“In order to make diagnoses and quickly be able to see if the medication given is right for the brain, this information is very important in a neurointensive care unit.
Today magnetic resonance imaging scans and other examinations are carried out, but these are expensive, unreliable, time-consuming and only provide information about blood flow at the time of the examination. With this method we not only get information about blood flow in the brain directly and continuously; the information can also be stored, which means that we can review previous care more easily”, says Peter Reinstrup, a doctor at Skåne University Hospitals in Lund.
This technology will also facilitate research. Research and development on head traumas and brain haemorrhages based on cerebral blood flow, CBF, has stalled, precisely because it has been so difficult to determine blood flow in the brain, which is measured in millilitres per 100 g of brain per minute. In normal cases the value is around 50.
“If an individual suffers a head injury, e.g. after falling or receiving a knock on the head, the cerebral blood flow follows a course in which the flow varies with time. It is important for us to constantly regulate the flow so that it does not become too high, as the brain could then swell, or too low, as the brain could then suffer from a lack of oxygen”, explains Peter Reinstrup.
The technology came into existence as something of a happy coincidence and has been developed in collaboration between doctors, the hospital’s medical technology department and Lund University’s Faculty of Engineering.
It all began with doctors contacting Boris Magnusson, Professor of Computer Science at Lund University. The mathematical algorithm for calculating the blood flow and the volume of blood in the brain had been developed by Peter Reinstrup and Erik Ryding, doctors at Karolinska University Hospital in Solna, over the previous four or five years. However, they did not have a way to export and display patient data on blood flow. They had even engaged IT consultants, but without success. There had been a demand for a technical solution ever since 2002.

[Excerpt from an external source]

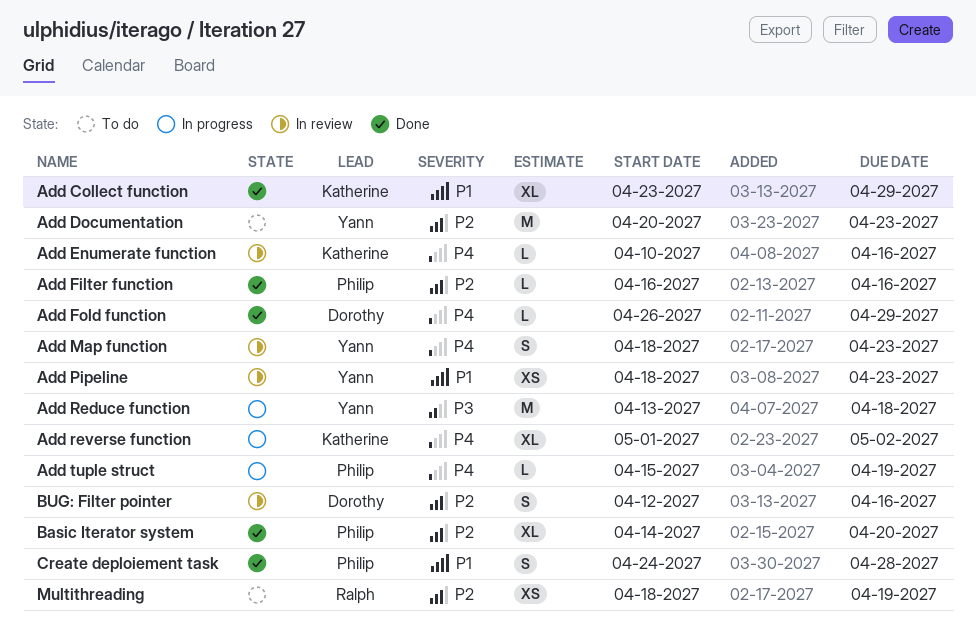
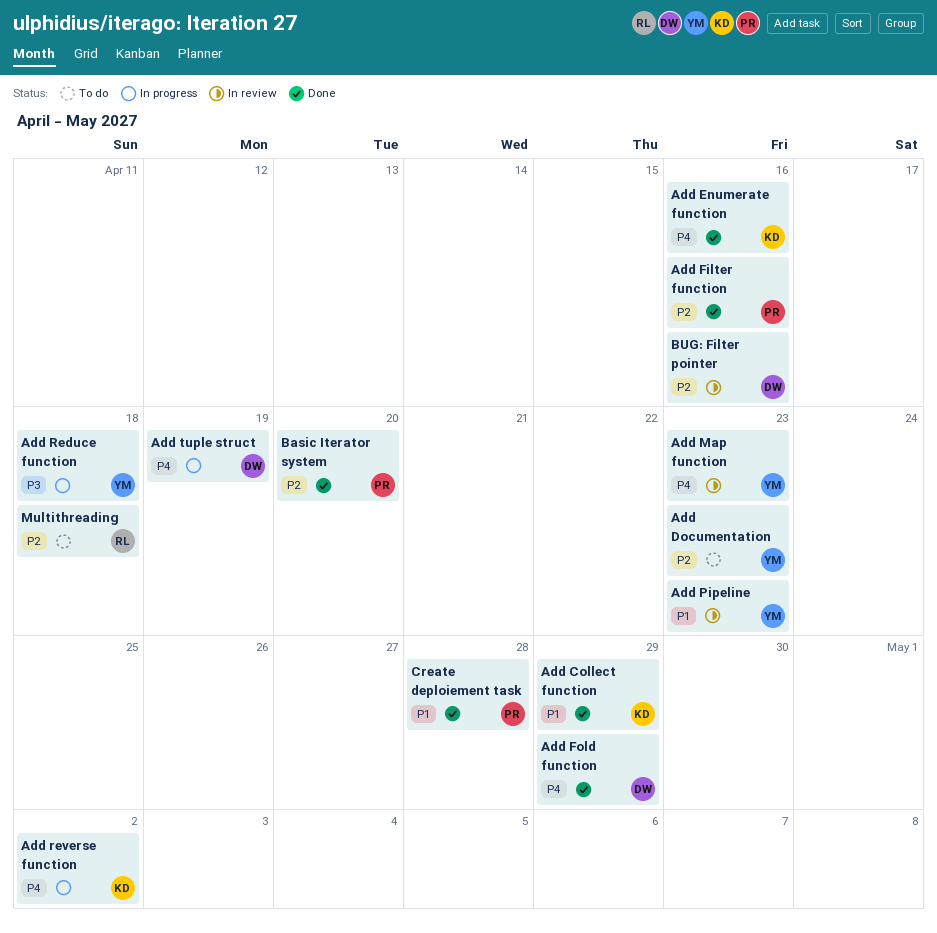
Add Enumerate function, status: In review -> Done
Add tuple struct, owner: Philip -> Dorothy
Multithreading, due: Apr 19 -> Apr 18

Boris Magnusson let two students, Karl Kullberg and Nick Bosma, in Computer Science and Engineering Physics respectively, take a closer look at the problem. In a joint degree project they succeeded, in collaboration with Jimmy Johansson at the hospital’s medical technology department, in developing a computer program that could retrieve and correlate the existing information about the pressure in the brain with information about blood volume and blood flow for each heartbeat.

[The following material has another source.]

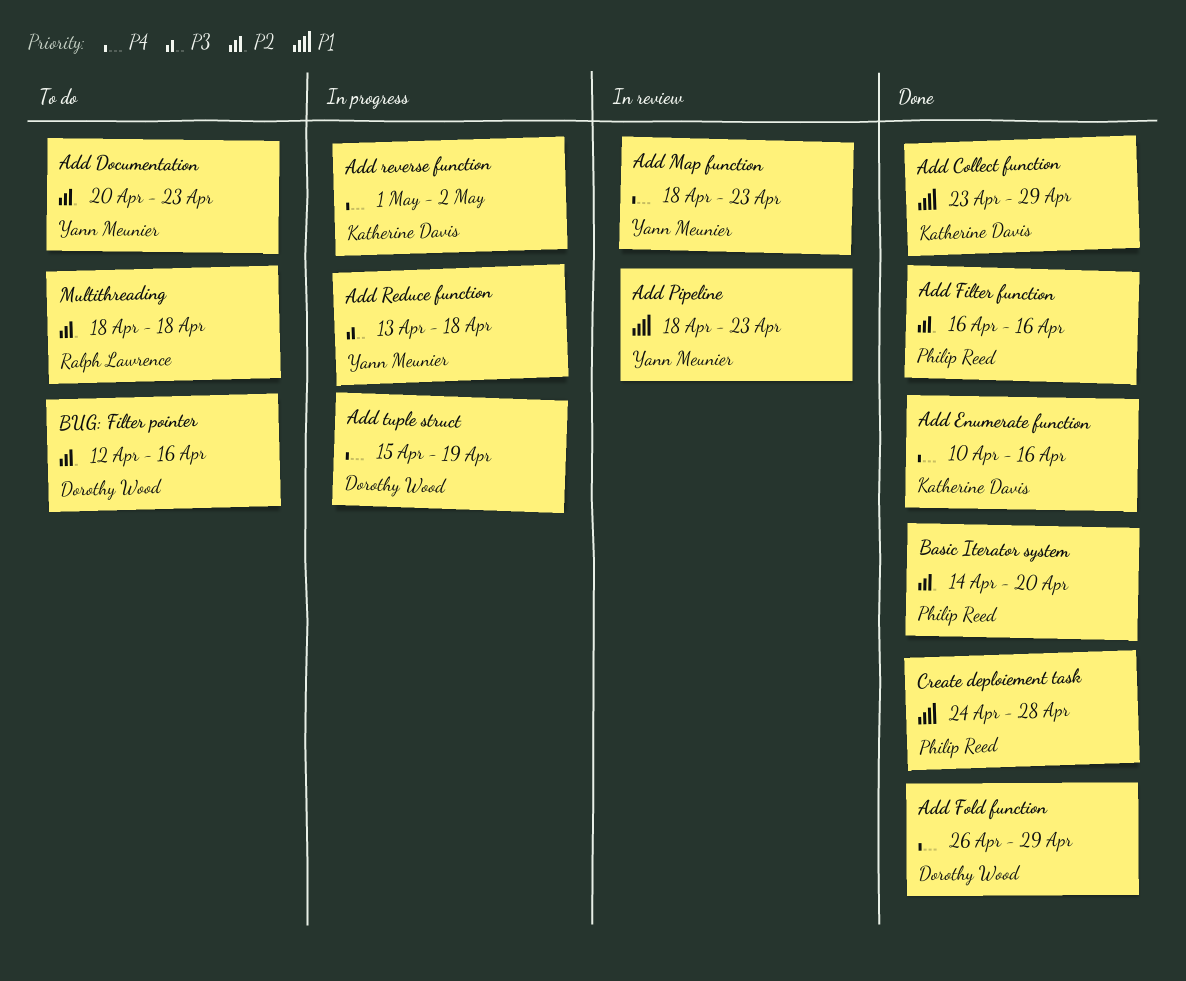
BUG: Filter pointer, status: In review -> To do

Now there is a computer on the windowsills in the patients’ rooms at the neurointensive care unit in Lund. A patent application is pending and in the long term it is hoped that the method can be integrated with existing equipment, which would mean that it could also benefit other hospitals.
Degree project that solved the problem: Karl Kullberg, Computer Science, and Nick Bosma, Engineering Physics. Both will shortly be graduating from Lund University, but have already been offered jobs on a project to further develop the method to show the blood flow in the brain in real time. The project is financed by Vinnova and is run jointly by the Department of Computer Science at Lund University and Skåne University Hospitals in Lund. They will also study other medical technology systems and how these can be integrated smoothly.